Blending a country twang with the gnarling undertones of rock, the works of Lady Dan provide the perfect get up and go tonic for those wanting to lose themselves in adventure. Intimate, yet never lacking in grandeur, Tyler Dozier aka Lady Dan’s music invokes a sort of musical healing – where the powers draw as much on the charm of Texan rhythm as they do self-reflection.
Ahead of her new single, I am the Prophet, out on Feb 11th via Earth Libraries, we caught up with Alabama born/Austin based artist to delve into where she draws influence for her art.
These are her Sound & Vision picks:
Three albums I love:
James Taylor – Greatest hits
This was an album my father had on CD. I grew up listening to it, but only came to really appreciate it in my twenties. Now I’m die-hard for James Taylor and his lyrical sentiments. I got to see him perform live a few years back, and sobbed through the entire opening song (Carolina in My Mind). I have to be picky about when I listen to this record, because it is both incredibly euphoric and extremely painful for me to listen to. Best enjoyed while crying on the cold, hard floor alone.
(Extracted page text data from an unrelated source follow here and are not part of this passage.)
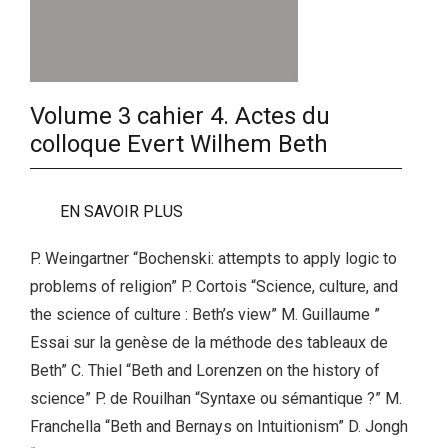
Volume 3 cahier 4. Actes du
colloque Evert Wilhem Beth
EN SAVOIR PLUS
P. Weingartner “Bochenski: attempts to apply logic to
problems of religion” P. Cortois “Science, culture, and
the science of culture : Beth’s view” M. Guillaume ”
Essai sur la genèse de la méthode des tableaux de
Beth” C. Thiel “Beth and Lorenzen on the history of
science” P. de Rouilhan “Syntaxe ou sémantique ?” M.
Franchella “Beth and Bernays on Intuitionism” D. Jongh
Laura Marling – Short Movie
It is extremely difficult for me to choose a favourite album from Laura Marling. I’ve been a super fan since I was sixteen. However, this record in particular was her first trek into the world of electric guitar, and a window into her personal world on a level that really resonated with the way I also see the world. In interviews, I’ve learned this has been her least favourite album of her discography. I think it’s important for all artists to understand that our least valued works could be someone else’s favourite thing we’ve ever done. It is best enjoyed on a sunset drive in the desert.
Dry the River – Shallow Bed
This album is a bit of a throw back for me, but I can’t deny the repeat spins I’ve put it through. I’ll never not enjoy listening to this record – Peter Liddle is one of my favourite lyricists of all time. I’m devastated that I’ll never get the chance to see this band perform live. This album is best enjoyed on a 12+ hour drive just as you’re getting too sleepy. 10/10 singing, ‘I loved you in the best way possible’ will give you the energy you need to keep going.
One film I love:
Ari Aste – Hereditary
I think this is the scariest movie I have ever seen. I remember seeing it in theaters, and begging my friend to sleep in my bed with me that same night (she did, thank god). I love viewing it with others for their first time and seeing the shock and disgust on their faces. I love this movie for the way that Aster approaches composition, amongst his other visual skills. This film also really fills my intrigue for occult and historical accuracies. And for those who have seen it, I love to discuss whether the ending was a positive resolve or not… (I think it was).
One book I love:
Ingrid Croce – I Got a Name: The Jim Croce Story
I read this book when I first moved to Austin, and didn’t yet have a social circle. It kept me good company by the way I couldn’t put it down. I did, however, prolong finishing the book because I wasn’t ready to read of Croce’s death and have to say goodbye to the life of an artist I highly regard in my mind. I most enjoy reading of the lives of other musicians as a way to understand my own journey in the industry. It calms my nerves to see the different paces each artist blooms at. I’m only 25 now, but in my head I’m 89 and running out of time.
A song that is important to me:
James Taylor & Carly Simon – You Can Close Your Eyes
(Specifically this video below)
I was made aware of this song/video a few years back, and the weighted impact it’s made on me is hard to put into words. This specific version hits the hardest, as it features Taylor’s then wife, Carly Simon. I resonate with every lyric of this song; it’s maybe the closest understanding of what love might be like that I can think of. And then there’s the element of loss: ‘You can sing this song when I’m gone.’ There’s also legacy implied in this line, which I often think of in regards to my own life, and the things I leave behind that may or may not immortalise me. In ways, this song makes an appearance on my upcoming record.